Τετάρτη, 22 Απριλίου 2020

How I Helped An Engineering School Swap To Ubuntu - 15 Years With Ubuntu Linux

15 years ago the world was a bit different. Greece had a hangover year after having hosted the 2004 Olympic Games and won the UEFA Euro 2004. I was a computer engineering student in Patras, Greece, and the world had survived the Y2K bug and recovered from the dot com bubble. It was around that time that Ubuntu launched and, like it or not, brought Linux to the masses.

I was a terrible engineering student but I was also very curious. After having failed the Introduction to OS course (Oh Tanenbaum!) which was taught in Minix3, I remember reading somewhere about a new Operating System based on Linux called Ubuntu. At that point, the small but awesome Patras Linux Group was leaning towards Fedora thanks to Dimitris Glezos. Besides Fedora, I remember trying to install Suse Linux to my Intel Pentium 133Mhz but I wasn't very impressed at that point, so I thought of giving Ubuntu a try.

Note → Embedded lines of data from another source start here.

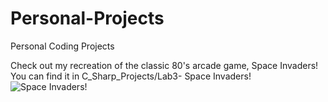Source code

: # Personal-Projects
Personal Coding Projects

Check out my recreation of the classic 80's arcade game, Space Invaders! You can find it in C_Sharp_Projects/Lab3- Space Invaders!
![Space Invaders!](https://ibb.co/ykM22VP)
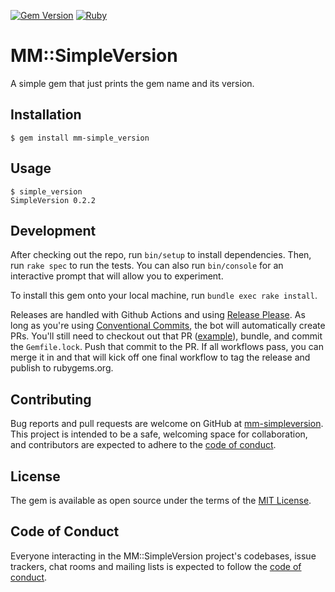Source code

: [![Gem Version](https://badge.fury.io/rb/mm-simple_version.svg)](https://badge.fury.io/rb/mm-simple_version)
[![Ruby](https://github.com/invalidusrname/mm-simple_version/actions/workflows/main.yml/badge.svg)](https://github.com/invalidusrname/mm-simple_version/actions/workflows/main.yml)

# MM::SimpleVersion

A simple gem that just prints the gem name and its version.

## Installation

    $ gem install mm-simple_version

## Usage

    $ simple_version
    SimpleVersion 0.2.2

## Development

After checking out the repo, run `bin/setup` to install dependencies. Then, run `rake spec` to run the tests. You can also run `bin/console` for an interactive prompt that will allow you to experiment.

To install this gem onto your local machine, run `bundle exec rake install`.

Releases are handled with Github Actions and using [Release Please](https://github.com/google-github-actions/release-please-action). As long as you're using [Conventional Commits](https://github.com/google-github-actions/release-please-action#how-should-i-write-my-commits), the bot will automatically create PRs. You'll still need to checkout out that PR ([example](https://github.com/invalidusrname/mm-simple_version/pull/13)), bundle, and commit the `Gemfile.lock`. Push that commit to the PR. If all workflows pass, you can merge it in and that will kick off one final workflow to tag the release and publish to rubygems.org.

## Contributing

Bug reports and pull requests are welcome on GitHub at [mm-simpleversion](https://github.com/invalidusrname/mm-simple_version). This project is intended to be a safe, welcoming space for collaboration, and contributors are expected to adhere to the [code of conduct](https://github.com/invalidusrname/mm-simple_version/blob/master/CODE_OF_CONDUCT.md).

## License

The gem is available as open source under the terms of the [MIT License](https://opensource.org/licenses/MIT).

## Code of Conduct

Everyone interacting in the MM::SimpleVersion project's codebases, issue trackers, chat rooms and mailing lists is expected to follow the [code of conduct](https://github.com/invalidusrname/mm-simple_version/blob/master/CODE_OF_CONDUCT.md).

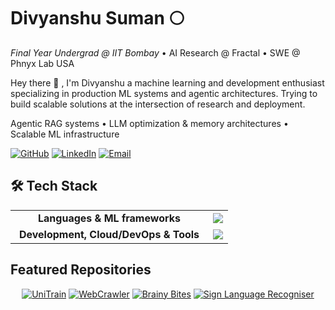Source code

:# Divyanshu Suman 🌕

_Final Year Undergrad @ IIT Bombay_ • AI Research @ Fractal • SWE @ Phnyx Lab USA


Hey there 👋 , I'm Divyanshu a machine learning and development enthusiast specializing in production ML systems and agentic architectures. Trying to build scalable solutions at the intersection of research and deployment.

Agentic RAG systems  • LLM optimization & memory architectures  • Scalable ML infrastructure

[![GitHub](https://img.shields.io/badge/GitHub-enigmax86-181717?style=flat&logo=github)](https://github.com/enigmax86)
[![LinkedIn](https://img.shields.io/badge/LinkedIn-indivyanshusuman-0A66C2?style=flat&logo=linkedin)](https://linkedin.com/in/divyanshusuman)
[![Email](https://img.shields.io/badge/Email-divyanshusuman45@gmail.com-D14836?style=flat&logo=gmail)](mailto:divyanshusuman45@gmail.com)

<!--
## Technical Skills

<p align="center">
  <a href="https://skillicons.dev">
    <img src="https://skillicons.dev/icons?i=python,c,cpp,java,bash,html,css,bootstrap,js,react,fastapi,flask,django,pytorch,git,githubactions,gitlab,linux,aws,dynamodb,azure,mysql,latex,anaconda,grafana,mongodb,mysql,nginx,postman,redis,sklearn,wasm,tensorflow,selenium,sqlite,opencv " />
  </a>
</p>
-->

## 🛠️ Tech Stack

<table>
<tr>
  <td width="300" , align = "center"><strong>Languages & ML frameworks</strong></td>
  <td>
    <a href="https://skillicons.dev"><img src="https://skillicons.dev/icons?i=python,pytorch,tensorflow,sklearn,opencv,cpp,c,java,bash&perline=9" />
    </a>
  </td>
</tr>
<tr>
  <td width="300" , align="center"><strong>Development, Cloud/DevOps & Tools</strong></td>
  <td>
    <a href="https://skillicons.dev">
      <img src="https://skillicons.dev/icons?i=react,fastapi,flask,django,html,css,js,aws,azure,docker,git,github,linux,mysql,mongodb,redis,selenium,postman&perline=10" />
    </a>
  </td>
</tr>
</table>

<!-- Top languages -----------------------------------------------------> 
<!-- <p align="center">
  <img src="https://github-readme-stats.vercel.app/api/top-langs/?username=enigmax86&layout=compact&theme=radical" alt="Top Languages">
</p> -->


<!-- Contribution Graph ---------------------------------------------------------------->
<!--
<p align="center">
  <img src="https://github-readme-activity-graph.vercel.app/graph?username=enigmax86&theme=react-dark" alt="Activity Graph">
</p>
-->

<!-- v1 : Merko ( Greenish tint theme ) -->
<!--
## Featured Repositories

<div align="center">
  
[![UniTrain](https://github-readme-stats.vercel.app/api/pin/?username=enigmax86&repo=UniTrain&theme=merko&show_owner=false)](https://github.com/enigmax86/UniTrain)
[![WebCrawler](https://github-readme-stats.vercel.app/api/pin/?username=enigmax86&repo=WebCrawler&theme=merko)](https://github.com/enigmax86/WebCrawler)
[![Brainy Bites](https://github-readme-stats.vercel.app/api/pin/?username=enigmax86&repo=brainy-bites-full-stack&theme=merko)](https://github.com/enigmax86/brainy-bites-full-stack)
[![Sign Language Recogniser](https://github-readme-stats.vercel.app/api/pin/?username=enigmax86&repo=SignLanguageRecogniser&theme=merko)](https://github.com/enigmax86/SignLanguageRecogniser)

</div> 
-->


## Featured Repositories

<div align="center">
  
[![UniTrain](https://github-readme-stats.vercel.app/api/pin/?username=enigmax86&repo=UniTrain&theme=dark&show_owner=false)](https://github.com/enigmax86/UniTrain)
[![WebCrawler](https://github-readme-stats.vercel.app/api/pin/?username=enigmax86&repo=WebCrawler&theme=dark)](https://github.com/enigmax86/WebCrawler)
[![Brainy Bites](https://github-readme-stats.vercel.app/api/pin/?username=enigmax86&repo=brainy-bites-full-stack&theme=dark)](https://github.com/enigmax86/brainy-bites-full-stack)
[![Sign Language Recogniser](https://github-readme-stats.vercel.app/api/pin/?username=enigmax86&repo=SignLanguageRecogniser&theme=dark)](https://github.com/enigmax86/SignLanguageRecogniser)

</div>



<!--
## 🎨 Theme Comparison (UniTrain)

<div align="center">

### Default
<img src="https://github-readme-stats.vercel.app/api/pin/?username=enigmax86&repo=UniTrain&theme=default" />

### Transparent
<img src="https://github-readme-stats.vercel.app/api/pin/?username=enigmax86&repo=UniTrain&theme=transparent" />

### Dark
<img src="https://github-readme-stats.vercel.app/api/pin/?username=enigmax86&repo=UniTrain&theme=dark" />

### Radical (Current)
<img src="https://github-readme-stats.vercel.app/api/pin/?username=enigmax86&repo=UniTrain&theme=radical" />

### Merko
<img src="https://github-readme-stats.vercel.app/api/pin/?username=enigmax86&repo=UniTrain&theme=merko" />

### Gruvbox
<img src="https://github-readme-stats.vercel.app/api/pin/?username=enigmax86&repo=UniTrain&theme=gruvbox" />

### Tokyo Night
<img src="https://github-readme-stats.vercel.app/api/pin/?username=enigmax86&repo=UniTrain&theme=tokyonight" />

### One Dark
<img src="https://github-readme-stats.vercel.app/api/pin/?username=enigmax86&repo=UniTrain&theme=onedark" />

### Cobalt
<img src="https://github-readme-stats.vercel.app/api/pin/?username=enigmax86&repo=UniTrain&theme=cobalt" />

### Synthwave
<img src="https://github-readme-stats.vercel.app/api/pin/?username=enigmax86&repo=UniTrain&theme=synthwave" />

### High Contrast
<img src="https://github-readme-stats.vercel.app/api/pin/?username=enigmax86&repo=UniTrain&theme=highcontrast" />

### Dracula
<img src="https://github-readme-stats.vercel.app/api/pin/?username=enigmax86&repo=UniTrain&theme=dracula" />

</div>

-->




<!--
**enigmax86/enigmax86** is a ✨ _special_ ✨ repository because its `README.md` (this file) appears on your GitHub profile.

Here are some ideas to get you started:

- 🔭 I’m currently working on ...
- 🌱 I’m currently learning ...
- 👯 I’m looking to collaborate on ...
- 🤔 I’m looking for help with ...
- 💬 Ask me about ...
- 📫 How to reach me: ...
- 😄 Pronouns: ...
- ⚡ Fun fact: ...
-->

I ordered my Ubuntu x86 CD from Ubuntu Shipit! and I was amazed by how more user friendly it was, at least for a newbie like me. I think these two factors played a crucial role in the Desktop domination of Ubuntu: easy and friendly user interface and free delivered CDs with a sleek design. Remember that at that point the majority of users didn't have xDSL so downloading a whole iso just to try a new OS was too much of a commitment. After having used Ubuntu for a couple of months, I then read Tanenbaum's "Modern Operating Systems" with more excitement and passed my exams but I went a step further. 


I contacted Ubuntu to request a larger quantity of CDs "for an engineering school". I got a reply from a guy named Benjamin Mako Hill (cool huh?) asking why do I request so many CDs and how I will use them. He agreed to send 200 CDs, to begin with. After a couple of weeks, I got mail! A big package has arrived with 200 Ubuntu CDs, all in their paper cases with three different colours (x86, AMD64 and PowerPC), and a lovely paper Ubuntu stand. 

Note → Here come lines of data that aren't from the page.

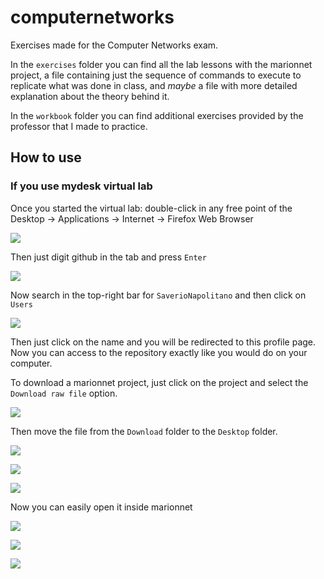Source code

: # computernetworks

Exercises made for the Computer Networks exam.

In the `exercises` folder you can find all the lab lessons with the marionnet project, a file containing just the sequence of commands to execute to replicate what was done in class, and *maybe* a file with more detailed explanation about the theory behind it. 

In the `workbook` folder you can find additional exercises provided by the professor that I made to practice.

## How to use

### If you use mydesk virtual lab

Once you started the virtual lab: double-click in any free point of the Desktop -> Applications -> Internet -> Firefox Web Browser

![](attachment/70bd856f029e67ff5534bfc24ddcc642.png)

Then just digit github in the tab and press `Enter`

![](attachment/eda22ca598728b5023ffa3e2b680724b.png)

Now search in the top-right bar for `SaverioNapolitano` and then click on `Users`

![](attachment/b8ac9278a563675f343dbe3a3e25b0af.png)

Then just click on the name and you will be redirected to this profile page. Now you can access to the repository exactly like you would do on your computer.

To download a marionnet project, just click on the project and select the `Download raw file` option.

![](attachment/56d473c842eeb138df1782e2f44aaf53.png)

Then move the file from the `Download` folder to the `Desktop` folder.

![](attachment/410e8bb349db94a20962617068cddbb2.png)

![](attachment/ae99761f45922a3c03e4d2e10123be99.png)

![](attachment/bdd3e68c2d9153d5022317345e2a74a5.png)

Now you can easily open it inside marionnet

![](attachment/05404eacb91d1c124a86130fb01def4d.png)

![](attachment/e99f0efa7cd287cc0023121b41aa3089.png)

![](attachment/4aa9d84f9acd41aaeb37c0d19b091178.png)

I went straight to my university and placed the stand outside the Students' Office. In the beginning, most students thought I was selling them. So I printed a note saying "Free CDs with Ubuntu Linux for Operating Systems Lab". They vanished within 30 minutes. 

Two years after that, the Operating Systems Lab accepted projects in both Ubuntu and Minix3. Sorry, Mr Tanenbaum. Although I think Minix3 is still a better tool for Engineering students to understand microkernels and filesystems, the vast majority of students only used it for the course by installing it on VMWare on Windows. The transition from that to installing a second operating system on your laptop and working with the Linux commands and filesystem daily helped more students to have a bigger picture of Computer Science. After that things rolled. More and more open-source tools were mentioned for projects, like replacing Matlab with Octave.

In the last 15 years, CEID and Patras Linux Group have made some great scientists and entrepreneurs, with great outcomes like Transifex and Codebender. I am not the best example of these two groups, but I would like to think that I played my tiny part in making them better.

This is a story that few people know and I guess nobody else remembers. I liked to write it down before I forget it too. Small victories. Old stories. 


Post Scriptum: As this is a flashback to my 15 years of using Ubuntu and my years as an engineering student I searched for some posts from that era. Like one of the very first sites of Patras Linux Group (hosted at CEID Student Pages and last updated on 1997!) and the same community thriving almost ten years later (still Fedora dominated)

Bonus photo from the Fedora 9 Release Party at Patras - so that you can understand how difficult was to promote Ubuntu at CEID :D but also how awesome that department is. It was also the first presentation of the "One Laptop per Child" project in Greece by Linux Magazine.
Fedora Release Party, Patras, Greece
Fedora Release Party, Patras, Greece
In this photo, we got at open source founders and CEOs, tenured CS professors, managers at Mozilla, lead engineers at Citrix and Skroutz, Unix hackers, and me.